So I did to Epstein what I didn’t have any right to do, which was ‘don’t call us we’ll call you.’ It was nothing to do with me, I wasn’t there (at Decca) to hire or sign. He was there to interest me because I was a Decca person and he was interesting anyone he could possibly interest at that stage. He knew the retail side of the business and the artistic side not at all. He knew the marketing department and he knew the Beecher Stevens of this world, but he did not know any of the A&R men at all. Nor did he know anyone on the NME or Melody Maker. He knew Merseybeat and that was the total of it. So he was very interested to come across someone like me. I’d already started to make contacts socially, not necessarily for work purposes, with people from the trade papers. We tended to socialise, but it was also partly because of the record column. I was in the record business but I was also doing a record column so I got into the circle of people who were trade press writers or record company PR’s.

How did you do that?

DeHems (a pub off Shaftesbury Avenue) was one way. At Decca if there was good reason I had the OK to farm out some sleeve notes. So if I knew someone was a specialist in this or that, I would put it out to them. Didn’t Nigel Hunter do the Latin American releases for The Gramophone? Therefore, when an Edmundo Ros release came up – it may have been from a prompting from Peter Clayton, I can’t remember now. Peter may have said ‘The guy for that would be Nigel Hunter – I’ll give you his number’. So I would then get to meet Nigel because I was commissioning him.

Nigel Hunter and Latin music…..!!!

___

» Task requirements
• 1. Transcribe a portion of the Decca interview excerpt, beginning at the words "How did you" and stopping after the words "was commissioning him.".
• 2. In the Decca interview excerpt, what is DeHems said to be?
• 3. Extend the Decca interview excerpt by writing the part that follows its final line.

» Material
___

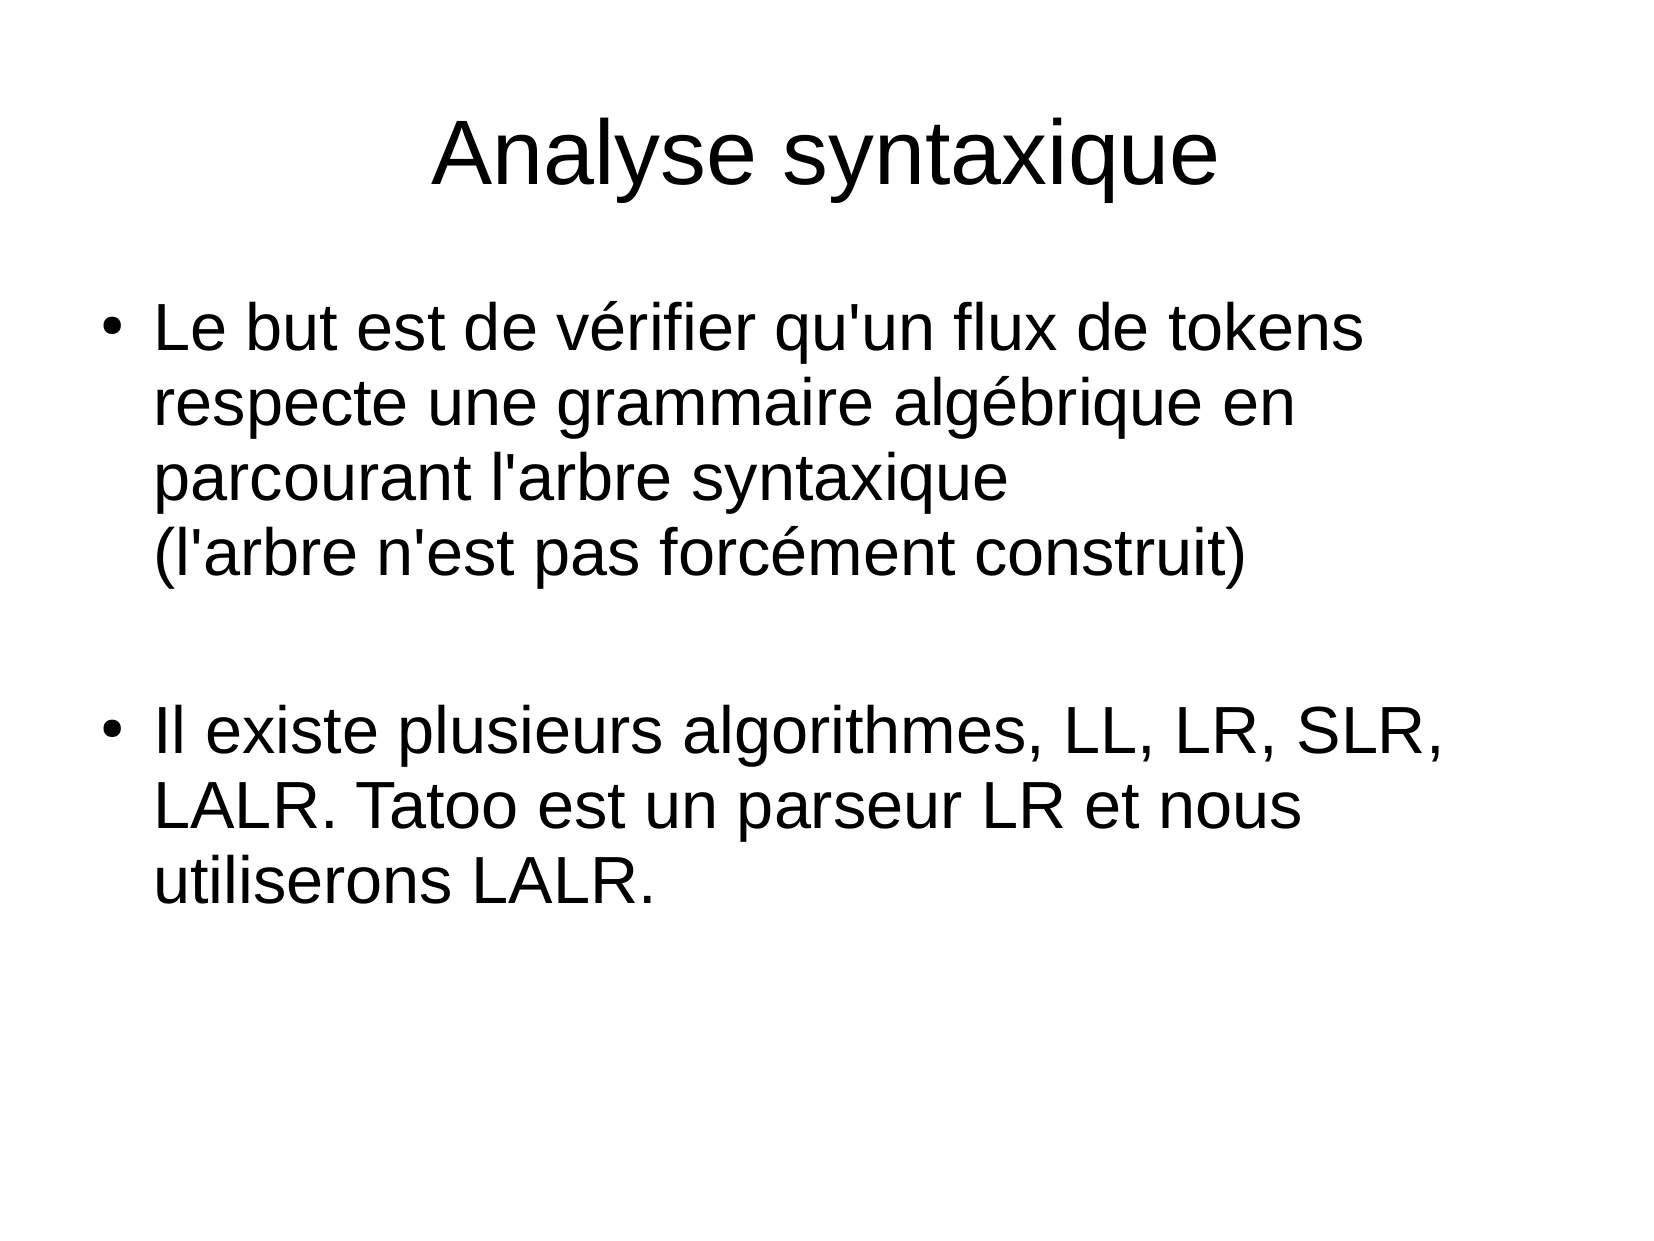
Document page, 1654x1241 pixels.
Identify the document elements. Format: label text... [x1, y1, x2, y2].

list Le but est de vérifier qu'un flux de tokens respecte une grammaire algébrique en parcourant l'arbre syntaxique (l'arbre n'est pas forcément construit) Il existe plusieurs algorithmes, LL, LR, SLR, LALR. Tatoo est un parseur LR et nous utiliserons LALR. [82, 290, 1571, 1094]
title Analyse syntaxique [82, 56, 1571, 250]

___

» Outputs
• 1.
How did you do that?

DeHems (a pub off Shaftesbury Avenue) was one way. At Decca if there was good reason I had the OK to farm out some sleeve notes. So if I knew someone was a specialist in this or that, I would put it out to them. Didn’t Nigel Hunter do the Latin American releases for The Gramophone? Therefore, when an Edmundo Ros release came up – it may have been from a prompting from Peter Clayton, I can’t remember now. Peter may have said ‘The guy for that would be Nigel Hunter – I’ll give you his number’. So I would then get to meet Nigel because I was commissioning him.

• 2. A pub off Shaftesbury Avenue.

• 3.
Were you allowed to by-line yourself?

Yes. I was churning the things out, adapting American sleeve notes etc. If my name is on one it’s because I was quite proud of it; if my name isn’t there it’s because it was at the very beginning because I didn’t have my name on for the first few months. After that I put my name on the ones I wanted to do…so a lot of the crap didn’t have my name on! I think I took to sleeve writing and wanted to get into that because I had found sleeve notes so useful in the second half of the fifties, from the age of 17 when I started the record column.

At ‘Disc’ the LP’s that remained at the bottom of the reviewing pile were always from Philips because they didn’t have sleeve notes and you had to play them!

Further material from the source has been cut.